WHAT IS REQUIRED →
Pick each line that has "ΜΑΙΡΗ" out of the records.

═══ DATA RECORDS ═══

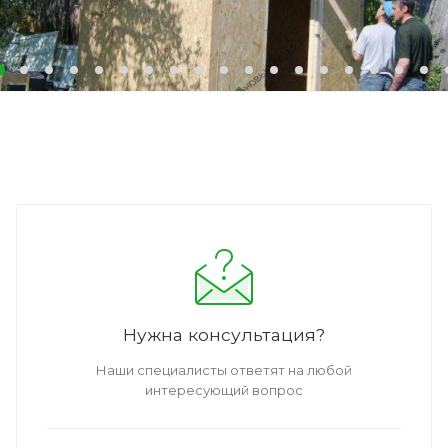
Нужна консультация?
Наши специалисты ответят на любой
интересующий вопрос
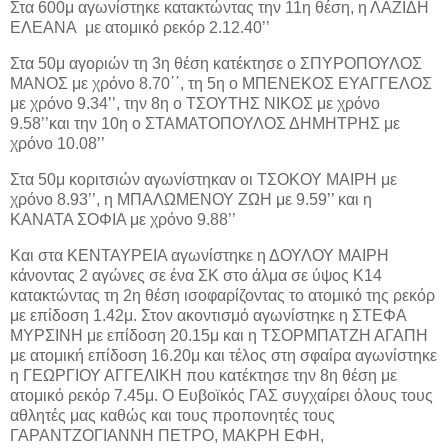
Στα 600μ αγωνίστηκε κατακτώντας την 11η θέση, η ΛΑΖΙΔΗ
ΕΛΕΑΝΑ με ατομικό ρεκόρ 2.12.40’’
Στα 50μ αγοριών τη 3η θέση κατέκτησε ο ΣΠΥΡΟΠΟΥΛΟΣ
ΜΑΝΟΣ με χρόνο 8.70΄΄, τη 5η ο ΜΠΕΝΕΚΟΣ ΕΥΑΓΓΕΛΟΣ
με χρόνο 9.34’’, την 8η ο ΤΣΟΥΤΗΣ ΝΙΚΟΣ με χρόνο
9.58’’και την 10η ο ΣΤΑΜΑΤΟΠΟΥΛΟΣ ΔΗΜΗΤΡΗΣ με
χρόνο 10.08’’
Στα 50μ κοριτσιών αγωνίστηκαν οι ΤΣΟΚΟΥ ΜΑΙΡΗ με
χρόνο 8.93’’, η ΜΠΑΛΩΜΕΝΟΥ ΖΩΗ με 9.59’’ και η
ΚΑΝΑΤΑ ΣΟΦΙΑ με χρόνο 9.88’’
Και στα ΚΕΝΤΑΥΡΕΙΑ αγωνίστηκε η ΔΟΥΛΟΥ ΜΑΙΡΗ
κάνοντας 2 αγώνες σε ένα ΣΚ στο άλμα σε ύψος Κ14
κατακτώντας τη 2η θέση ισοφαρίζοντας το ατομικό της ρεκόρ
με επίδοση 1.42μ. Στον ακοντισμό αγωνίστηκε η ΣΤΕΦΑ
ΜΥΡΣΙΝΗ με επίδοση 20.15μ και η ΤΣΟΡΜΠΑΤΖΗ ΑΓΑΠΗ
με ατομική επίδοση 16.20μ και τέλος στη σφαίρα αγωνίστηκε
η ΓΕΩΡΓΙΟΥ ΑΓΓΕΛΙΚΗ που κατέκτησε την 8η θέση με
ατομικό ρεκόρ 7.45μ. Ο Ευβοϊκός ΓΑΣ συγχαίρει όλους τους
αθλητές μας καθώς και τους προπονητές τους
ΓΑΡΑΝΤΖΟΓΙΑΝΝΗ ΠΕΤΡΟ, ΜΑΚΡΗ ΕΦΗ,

═══

REPLY →
Στα 50μ κοριτσιών αγωνίστηκαν οι ΤΣΟΚΟΥ ΜΑΙΡΗ με
Και στα ΚΕΝΤΑΥΡΕΙΑ αγωνίστηκε η ΔΟΥΛΟΥ ΜΑΙΡΗ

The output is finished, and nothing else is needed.